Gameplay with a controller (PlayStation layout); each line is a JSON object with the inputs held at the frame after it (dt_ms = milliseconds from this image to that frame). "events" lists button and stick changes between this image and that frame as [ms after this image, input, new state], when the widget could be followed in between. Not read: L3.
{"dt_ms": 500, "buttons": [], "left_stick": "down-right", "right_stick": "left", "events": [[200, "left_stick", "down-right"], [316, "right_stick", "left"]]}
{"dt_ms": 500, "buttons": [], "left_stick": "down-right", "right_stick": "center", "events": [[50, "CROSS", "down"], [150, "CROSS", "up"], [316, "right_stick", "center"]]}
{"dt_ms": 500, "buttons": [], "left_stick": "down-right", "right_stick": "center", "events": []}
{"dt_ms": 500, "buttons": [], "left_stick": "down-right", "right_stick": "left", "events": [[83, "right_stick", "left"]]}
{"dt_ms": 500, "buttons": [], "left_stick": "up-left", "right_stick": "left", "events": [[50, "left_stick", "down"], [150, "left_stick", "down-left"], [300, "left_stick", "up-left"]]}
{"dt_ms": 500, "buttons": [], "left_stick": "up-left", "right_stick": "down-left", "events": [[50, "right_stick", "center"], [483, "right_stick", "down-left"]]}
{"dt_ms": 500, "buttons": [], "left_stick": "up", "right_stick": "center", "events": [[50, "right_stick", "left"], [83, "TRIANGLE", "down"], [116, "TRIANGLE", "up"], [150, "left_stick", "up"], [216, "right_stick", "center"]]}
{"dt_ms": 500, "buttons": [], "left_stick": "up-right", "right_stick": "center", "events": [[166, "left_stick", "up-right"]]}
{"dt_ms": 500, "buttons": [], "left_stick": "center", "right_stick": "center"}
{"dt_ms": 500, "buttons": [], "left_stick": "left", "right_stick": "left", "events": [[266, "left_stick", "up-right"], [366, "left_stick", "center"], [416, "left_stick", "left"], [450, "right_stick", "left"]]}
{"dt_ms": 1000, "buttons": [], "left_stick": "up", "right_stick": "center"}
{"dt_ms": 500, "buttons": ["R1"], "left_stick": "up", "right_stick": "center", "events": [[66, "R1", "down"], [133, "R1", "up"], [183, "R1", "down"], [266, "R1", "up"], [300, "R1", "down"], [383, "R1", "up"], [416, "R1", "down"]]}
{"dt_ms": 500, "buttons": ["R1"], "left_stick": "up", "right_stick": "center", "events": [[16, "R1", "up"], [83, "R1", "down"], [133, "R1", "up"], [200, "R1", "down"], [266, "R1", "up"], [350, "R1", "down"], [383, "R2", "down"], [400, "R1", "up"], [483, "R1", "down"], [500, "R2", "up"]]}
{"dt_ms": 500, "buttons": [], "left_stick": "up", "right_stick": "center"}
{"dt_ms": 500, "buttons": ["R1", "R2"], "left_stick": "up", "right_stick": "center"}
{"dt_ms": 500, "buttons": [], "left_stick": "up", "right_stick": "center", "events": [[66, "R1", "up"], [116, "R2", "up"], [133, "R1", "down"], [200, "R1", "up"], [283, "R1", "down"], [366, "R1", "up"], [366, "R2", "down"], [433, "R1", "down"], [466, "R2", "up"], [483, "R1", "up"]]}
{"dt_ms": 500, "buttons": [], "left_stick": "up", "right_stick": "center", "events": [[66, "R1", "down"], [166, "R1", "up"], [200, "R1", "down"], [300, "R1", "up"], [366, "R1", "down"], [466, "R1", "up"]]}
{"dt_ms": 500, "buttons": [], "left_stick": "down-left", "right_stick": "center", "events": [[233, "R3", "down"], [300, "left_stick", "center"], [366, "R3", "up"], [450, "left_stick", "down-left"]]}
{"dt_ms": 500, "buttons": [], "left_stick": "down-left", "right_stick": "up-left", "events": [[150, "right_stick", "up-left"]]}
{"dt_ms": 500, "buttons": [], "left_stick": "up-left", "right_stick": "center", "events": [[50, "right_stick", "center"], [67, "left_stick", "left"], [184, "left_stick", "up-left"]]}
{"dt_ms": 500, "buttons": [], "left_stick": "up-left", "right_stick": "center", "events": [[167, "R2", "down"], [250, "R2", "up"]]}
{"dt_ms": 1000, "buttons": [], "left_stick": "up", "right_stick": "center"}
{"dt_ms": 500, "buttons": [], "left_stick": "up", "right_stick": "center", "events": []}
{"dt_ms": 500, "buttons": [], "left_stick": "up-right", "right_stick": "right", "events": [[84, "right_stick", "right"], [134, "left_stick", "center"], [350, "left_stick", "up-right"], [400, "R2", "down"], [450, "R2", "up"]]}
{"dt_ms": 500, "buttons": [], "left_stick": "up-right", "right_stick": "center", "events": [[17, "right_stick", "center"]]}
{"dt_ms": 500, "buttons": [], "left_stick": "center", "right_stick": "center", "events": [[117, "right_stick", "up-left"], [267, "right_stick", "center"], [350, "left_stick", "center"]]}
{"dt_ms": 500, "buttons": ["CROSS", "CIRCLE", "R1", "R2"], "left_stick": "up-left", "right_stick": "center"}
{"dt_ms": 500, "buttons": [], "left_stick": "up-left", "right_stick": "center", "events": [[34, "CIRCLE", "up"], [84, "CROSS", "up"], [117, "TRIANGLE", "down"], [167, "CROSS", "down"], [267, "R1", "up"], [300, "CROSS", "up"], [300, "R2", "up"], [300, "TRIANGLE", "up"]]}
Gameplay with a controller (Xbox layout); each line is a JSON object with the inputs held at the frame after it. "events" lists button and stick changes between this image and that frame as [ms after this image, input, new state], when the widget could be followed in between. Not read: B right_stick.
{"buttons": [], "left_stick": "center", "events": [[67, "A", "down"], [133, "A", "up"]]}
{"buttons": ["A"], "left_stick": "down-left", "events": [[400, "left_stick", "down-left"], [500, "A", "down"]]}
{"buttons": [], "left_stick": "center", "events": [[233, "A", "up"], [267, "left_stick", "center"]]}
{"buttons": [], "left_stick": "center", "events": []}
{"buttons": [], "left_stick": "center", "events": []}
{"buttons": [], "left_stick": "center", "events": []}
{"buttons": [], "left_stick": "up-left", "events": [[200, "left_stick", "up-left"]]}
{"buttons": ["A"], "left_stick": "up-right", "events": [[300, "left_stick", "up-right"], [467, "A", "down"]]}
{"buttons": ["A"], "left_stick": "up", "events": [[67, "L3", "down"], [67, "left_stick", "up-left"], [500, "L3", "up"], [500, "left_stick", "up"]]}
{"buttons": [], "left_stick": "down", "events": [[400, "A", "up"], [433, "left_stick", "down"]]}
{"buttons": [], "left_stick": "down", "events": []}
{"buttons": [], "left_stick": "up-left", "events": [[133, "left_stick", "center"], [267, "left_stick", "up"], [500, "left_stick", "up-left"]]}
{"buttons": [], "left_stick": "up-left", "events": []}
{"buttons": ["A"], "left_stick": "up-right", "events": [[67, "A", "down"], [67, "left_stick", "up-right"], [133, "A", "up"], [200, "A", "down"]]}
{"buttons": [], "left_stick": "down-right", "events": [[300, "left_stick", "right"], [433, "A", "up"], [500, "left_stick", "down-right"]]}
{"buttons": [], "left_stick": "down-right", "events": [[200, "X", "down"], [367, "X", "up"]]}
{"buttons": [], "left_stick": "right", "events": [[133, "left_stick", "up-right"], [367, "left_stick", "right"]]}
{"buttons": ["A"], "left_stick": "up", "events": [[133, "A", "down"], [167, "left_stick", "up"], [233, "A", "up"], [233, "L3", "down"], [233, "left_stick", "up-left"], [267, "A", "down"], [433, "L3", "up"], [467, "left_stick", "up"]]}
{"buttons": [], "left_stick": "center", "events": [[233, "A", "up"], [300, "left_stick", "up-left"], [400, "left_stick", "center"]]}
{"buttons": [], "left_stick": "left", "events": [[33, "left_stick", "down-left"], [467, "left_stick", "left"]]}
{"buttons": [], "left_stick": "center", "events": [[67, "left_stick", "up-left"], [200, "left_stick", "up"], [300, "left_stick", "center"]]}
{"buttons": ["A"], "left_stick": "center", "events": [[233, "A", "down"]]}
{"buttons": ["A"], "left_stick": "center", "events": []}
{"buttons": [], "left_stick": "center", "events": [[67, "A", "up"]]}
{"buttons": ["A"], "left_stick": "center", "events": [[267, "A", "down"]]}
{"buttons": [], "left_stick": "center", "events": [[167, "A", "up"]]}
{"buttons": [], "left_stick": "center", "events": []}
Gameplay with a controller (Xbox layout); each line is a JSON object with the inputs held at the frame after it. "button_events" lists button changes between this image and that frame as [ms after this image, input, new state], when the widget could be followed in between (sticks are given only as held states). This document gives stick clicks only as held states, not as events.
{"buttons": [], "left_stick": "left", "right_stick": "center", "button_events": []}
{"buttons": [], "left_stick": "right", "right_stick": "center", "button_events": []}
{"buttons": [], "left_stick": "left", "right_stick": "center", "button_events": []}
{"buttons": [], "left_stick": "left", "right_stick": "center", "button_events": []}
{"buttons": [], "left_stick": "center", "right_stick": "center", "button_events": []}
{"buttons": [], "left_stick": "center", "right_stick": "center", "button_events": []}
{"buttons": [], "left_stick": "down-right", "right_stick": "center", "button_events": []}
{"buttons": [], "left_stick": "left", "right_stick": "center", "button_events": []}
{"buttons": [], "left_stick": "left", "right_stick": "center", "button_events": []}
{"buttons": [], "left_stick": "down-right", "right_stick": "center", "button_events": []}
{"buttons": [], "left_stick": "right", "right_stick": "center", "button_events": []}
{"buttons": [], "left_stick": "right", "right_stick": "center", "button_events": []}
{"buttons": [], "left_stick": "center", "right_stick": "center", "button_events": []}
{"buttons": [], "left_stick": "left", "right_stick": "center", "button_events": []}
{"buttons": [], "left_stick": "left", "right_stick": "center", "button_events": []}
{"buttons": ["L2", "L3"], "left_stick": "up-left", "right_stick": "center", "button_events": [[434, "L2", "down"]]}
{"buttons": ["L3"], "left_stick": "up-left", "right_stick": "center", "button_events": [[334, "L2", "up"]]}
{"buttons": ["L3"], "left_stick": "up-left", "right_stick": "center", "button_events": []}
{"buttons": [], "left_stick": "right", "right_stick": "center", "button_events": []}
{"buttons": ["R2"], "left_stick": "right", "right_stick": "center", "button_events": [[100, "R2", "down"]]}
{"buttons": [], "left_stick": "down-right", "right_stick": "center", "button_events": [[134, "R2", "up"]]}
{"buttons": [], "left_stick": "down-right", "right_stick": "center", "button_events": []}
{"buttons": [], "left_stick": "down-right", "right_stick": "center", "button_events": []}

● ● ●

§ Instructions for the task:
Say the number of lines in the material above that contain the word "TRIANGLE", and nothing else.

§ Solution to the problem:
2